# Task item:
Leaving the pictures aside, return all of the data below exactly.

....

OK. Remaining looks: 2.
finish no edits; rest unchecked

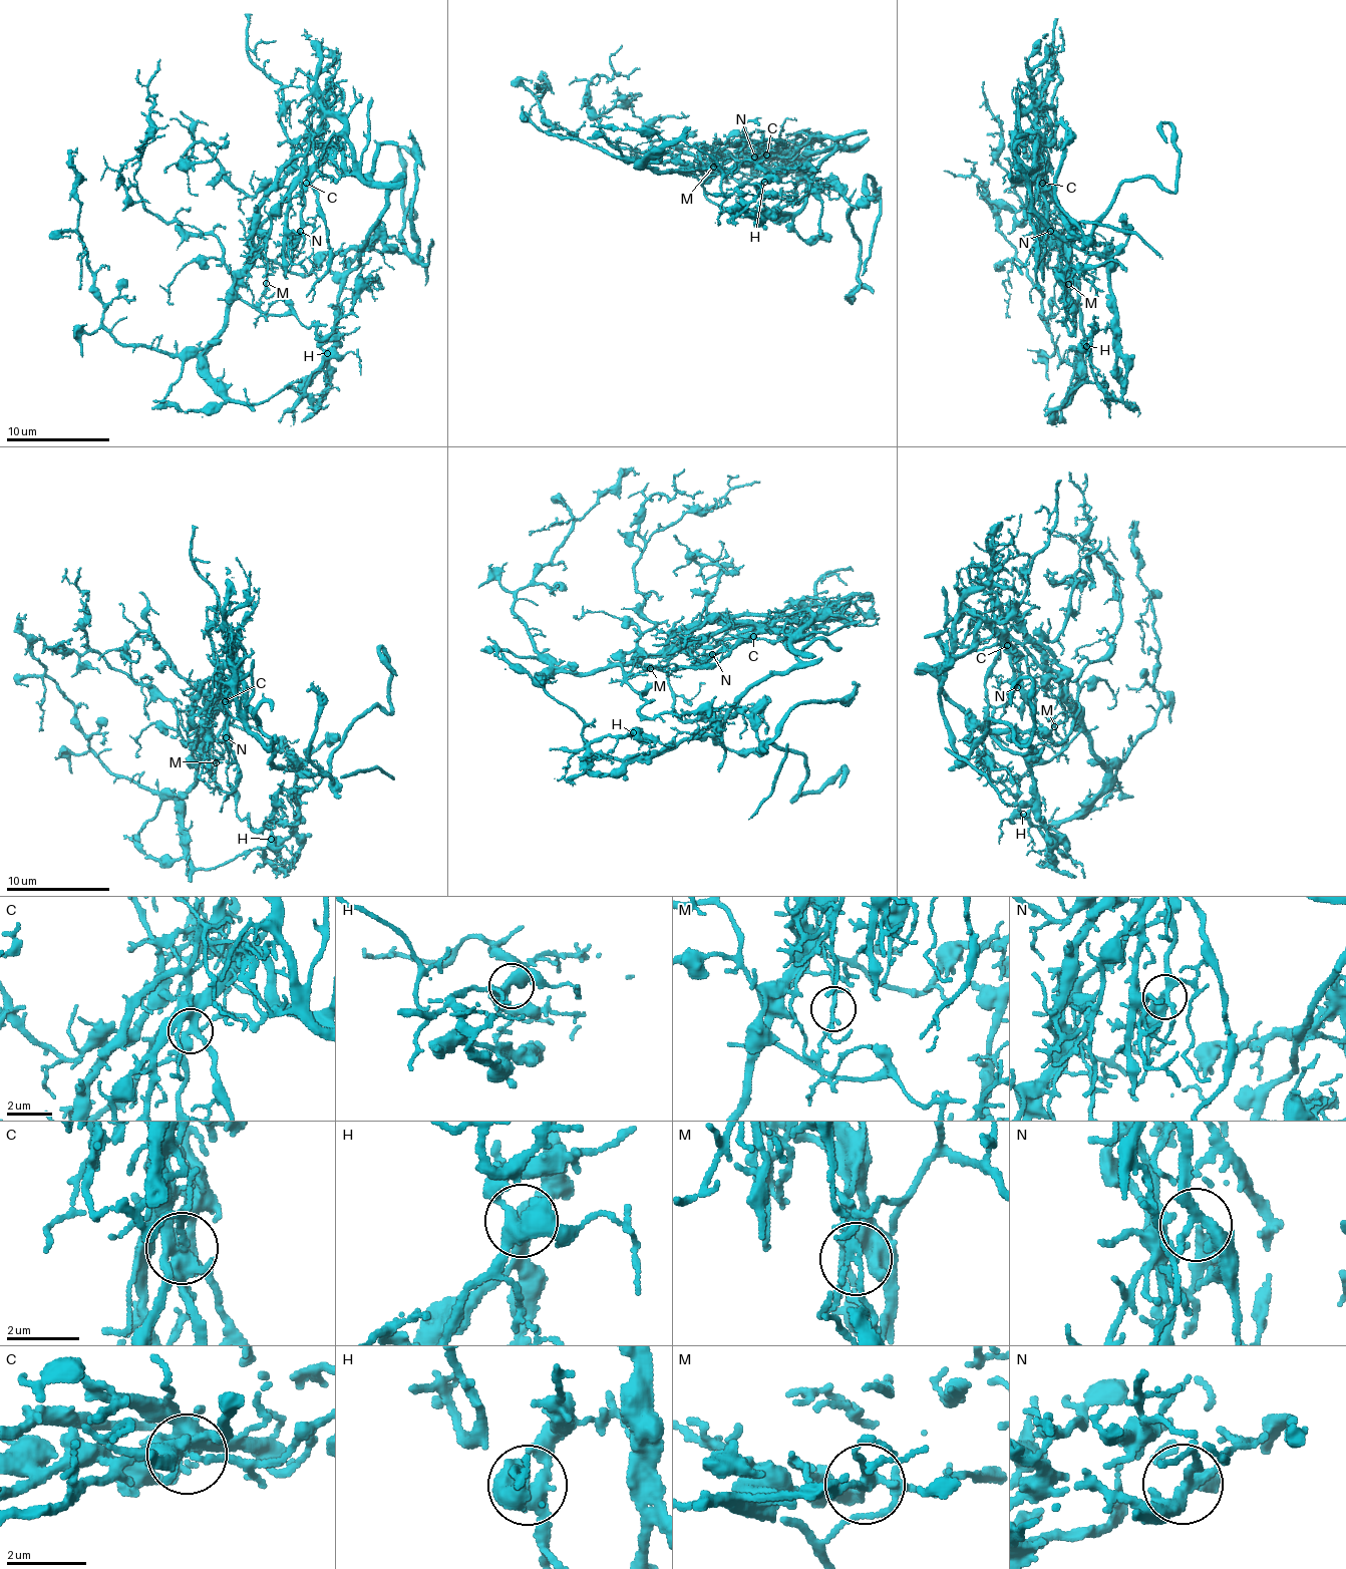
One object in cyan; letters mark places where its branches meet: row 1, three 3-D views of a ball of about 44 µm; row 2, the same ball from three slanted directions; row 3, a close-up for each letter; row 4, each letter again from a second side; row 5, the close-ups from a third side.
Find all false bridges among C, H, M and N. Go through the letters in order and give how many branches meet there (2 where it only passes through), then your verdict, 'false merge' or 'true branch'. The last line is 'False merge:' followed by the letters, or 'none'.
C: 4 | false merge
H: 3 | true branch
M: 4 | false merge
N: 3 | true branch
False merge: C, M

....

# Exercise output:
OK. Remaining looks: 2.
finish no edits; rest unchecked

One object in cyan; letters mark places where its branches meet: row 1, three 3-D views of a ball of about 44 µm; row 2, the same ball from three slanted directions; row 3, a close-up for each letter; row 4, each letter again from a second side; row 5, the close-ups from a third side.
Find all false bridges among C, H, M and N. Go through the letters in order and give how many branches meet there (2 where it only passes through), then your verdict, 'false merge' or 'true branch'. The last line is 'False merge:' followed by the letters, or 'none'.
C: 4 | false merge
H: 3 | true branch
M: 4 | false merge
N: 3 | true branch
False merge: C, M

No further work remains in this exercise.